After Lengthy Strike NYC Starbucks Roastery Employees To Return To Work

The first thing you may notice when you step into Starbucks' New York City Reserve Roastery, which opened in December 2018 in Manhattan's meatpacking district, is this is no ordinary Starbucks. You might even forget where you are and imagine you'd walked into a stylish micro-distillery for a flight of craft gin. 

Of course, the aroma of freshly roasted "small-lot, single-origin Reserve coffee and blends" would bring you right back, as described by Starbucks Stories & News. And there you'd be, immersing yourself in the Roastery's interactive design, getting up close and personal with the "craft of coffee" and, perhaps, enjoying a fancy mixologist-curated coffee- or tea-based cocktail at the location's 60-foot bar (via QSR magazine).

What you might not realize is what's been going on behind the scenes of this flagship Roastery. In April 2022, it became the ninth company-owned Starbucks location to unionize under the auspices of the Starbucks Workers United union, according to CNBC. We're talking about the conditions which employees of the Roastery claim they've been working under since their April vote was certified by the National Labor Relations Board, according to the West Village Patch

These conditions, which included dual black mold and bed bug infestations, led employees to walk out on October 25. A lengthy strike ensued, which finally ended after 46 days. And the only reason employees have returned to work is that Starbucks has finally demonstrated a willingness to cooperate with the union, per Nation's Restaurant News.

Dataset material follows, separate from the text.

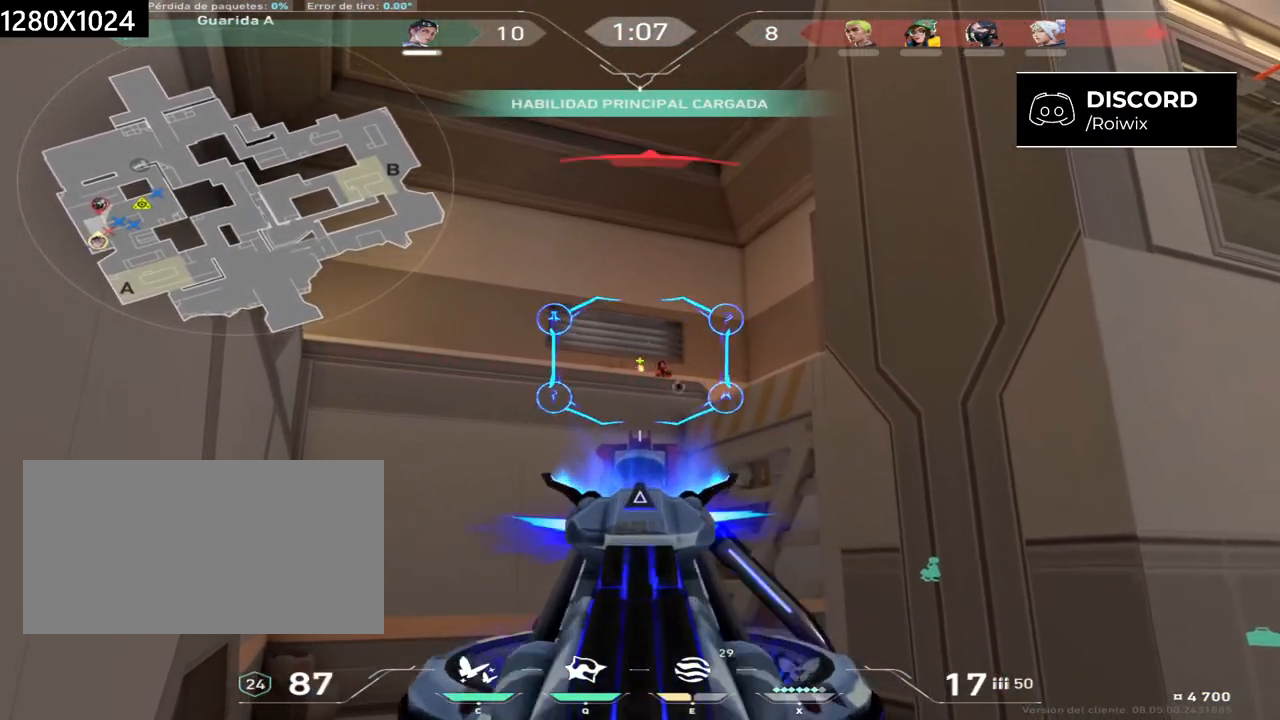
{"keys": [], "mouse": ["right"], "events": [[67, "mouse_left", "up"], [283, "mouse_left", "down"], [367, "mouse_left", "up"], [433, "mouse_right", "down"]]}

Starbucks is committed to taking effective action

By the time Starbucks employees across the nation embarked on the Red Cup Day Strike on November 17, workers at the NYC Starbucks Reserve Roastery located in Manhattan had already been striking for three weeks over what they characterized as unsafe and unhygienic working conditions, The New York Times and West Village Patch reported at the time. The Red Cup Rebellion protested Starbucks' alleged failure to negotiate with the union, including resorting to potentially illegal anti-union tactics. Starbucks responded to the Red Cup Day strike by expressing its willingness to comply "in good faith," no less. 

In retrospect, it appears that Starbucks may have been speaking sincerely. According to Nation's Restaurant News, the company has been working with Starbucks Workers United to address the health and safety issues identified by the employees. Such work has included definitive and effective action like committing to cleaning ice machines weekly and covering expenses for bed bug inspections, per The City

Further, Starbucks finally settled on a date — December 13 — to begin collective bargaining concerning overall employment issues. "We are excited to return to work, but we recognize that our fight as a unionized store has just begun," some of the employees said in a statement (via The City).